> **ARBEITSAUFTRAG 1**
Nennen Sie alle Religionsgemeinschaften, die im Kommentar über Sarrazin erwähnt werden, in der Reihenfolge ihres ersten Auftretens.
> **ARBEITSAUFTRAG 2**
Was bleibt laut dem Kommentar über Sarrazin in der Garage?
> **ARBEITSAUFTRAG 3**
Setzen Sie den Kommentar über Sarrazin im Anschluss an seinen letzten Satz fort.

> **TEXTAUSSCHNITT**

Am besten verklappen

Während die SPD noch überlegt, ob und wie sie Sarrazin los wird, schafft die Bundesbank Fakten.

Auch wenn dunkle Limousine und Beton in der Garage bleiben, dürfte die Zeit von Thilo Sarrazin im Bundesbankvorstand vorbei sein.

Mit seinem Rauswurf werden allerdings keine Probleme gelöst, sondern nur ein Brandstifter freigestellt. Dieser wird dann noch mehr Zeit haben, um mit dem Benzinkanister durch Deutschland zu laufen.

Seine so genannten Thesen finden dabei bedauerlicherweise sogar fruchtbaren Boden, auf denen eine schreckliche Saar gedeihen kann. Geglaubt wird ihm unter anderem das Märchen von einem „jüdischen Gen”. Als ob die Religionszugehörigkeit genetisch definiert würde. Ob sich bei einem Christen die Gene ändern, wenn er zum Judentum übertritt? Werden Muslime klüger, wenn sie konvertieren?

> **VORLIEGENDES MATERIAL**
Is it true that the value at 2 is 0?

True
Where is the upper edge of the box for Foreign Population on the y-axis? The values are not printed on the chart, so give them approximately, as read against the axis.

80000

> **SCHRIFTLICHE ANTWORT 1**
das Judentum (zuerst als „jüdischen“), die Christen, die Muslime

> **SCHRIFTLICHE ANTWORT 2**
Die dunkle Limousine und der Beton.

> **SCHRIFTLICHE ANTWORT 3**
Was Sarrazin anhaftet, ist der Geruch eines Technokraten, der mit dubiosen Statistiken versucht, nicht nur die Welt zu erklären, sondern auch einen Lösungsweg zur Hand hat.

Statt ein überflüssiges Buch zu schreiben, hätte er vor allem eins tun sollen: reden

Und zwar reden mit denen, die angeblich verantwortlich sind für den Untergang von Deutschland. Sagen sie doch mal Herr Sarrazin, mit wie vielen Moslems haben sie geredet? Welche Hauptschulen haben sie besucht? Waren sie tatsächlich schon mal in einer Moschee in Deutschland?

Viel zu oft ist es nämlich kein Urteil, sondern ein Vorurteil, was gefällt wird auf Grund von Dingen, die man gehört und gelesen haben will.